EXTRACT>
== Segment start ==

# S.F Anarchist book fair march 13th-14th



## eataapple (Feb 14, 2010)

the S.F anarchist book fair is coming up next month at the hall of flowers all the info is in the link below. hope to see a few people there...http://anarchistnews.org/?q=node/10276


----------



## Tad (Feb 16, 2010)

I'll be there! I went last year and it was rad


----------



## hawbs (Mar 5, 2010)

I'm hoping to make it that way, lotta friends'll be up there but really it will just be my excuse to catch out for some spring traveling...


----------



## hassysmacker (Mar 5, 2010)

i will definitely be there.


----------



## LarZ (Mar 5, 2010)

I'll be there! Can't wait.


----------



## hassysmacker (Mar 11, 2010)

== Segment end ==

STORED DATA>
== Segment start ==

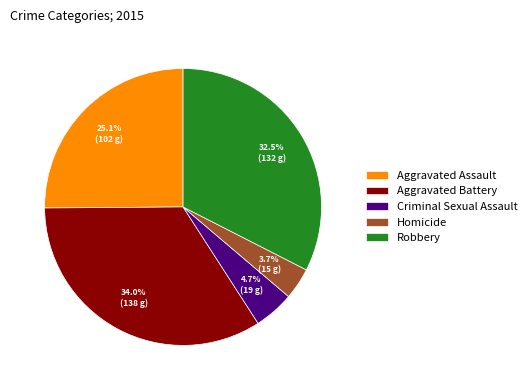

Which slice is the smallest?

Homicide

== Segment end ==

PROBLEMS TO SOLVE>
(A) According to the book fair thread, where is the S.F. anarchist book fair being held?
(B) In the book fair thread, rewrite more briefly the paragraph beginning "I'm hoping to make it that way," keeping its main facts.
(C) Write a continuation of the S.F. anarchist book fair thread, picking up from the last point shown.

EXPECTED OUTPUTS>
(A) At the Hall of Flowers.

(B) I hope to go; many friends will be there, but mostly it's my excuse to catch out for some spring traveling.

(C)
Perhaps those who are going, if interested in meeting each other, should propose a time, specific place to meet up and whatnot, as i'm sure there's going to be a toooon of people there?

I don't know, just a thought. Probably due to the fact that I'm assuming I won't really know anyone there.


----------



## connerR (Mar 11, 2010)

I should definitely be there, unless something grievous happens. I'd be down for a meet up at some point.


----------



## BUMJUG (Mar 11, 2010)

i will be there as well.....connor lets start an STP side discussion...on travell and whatnot??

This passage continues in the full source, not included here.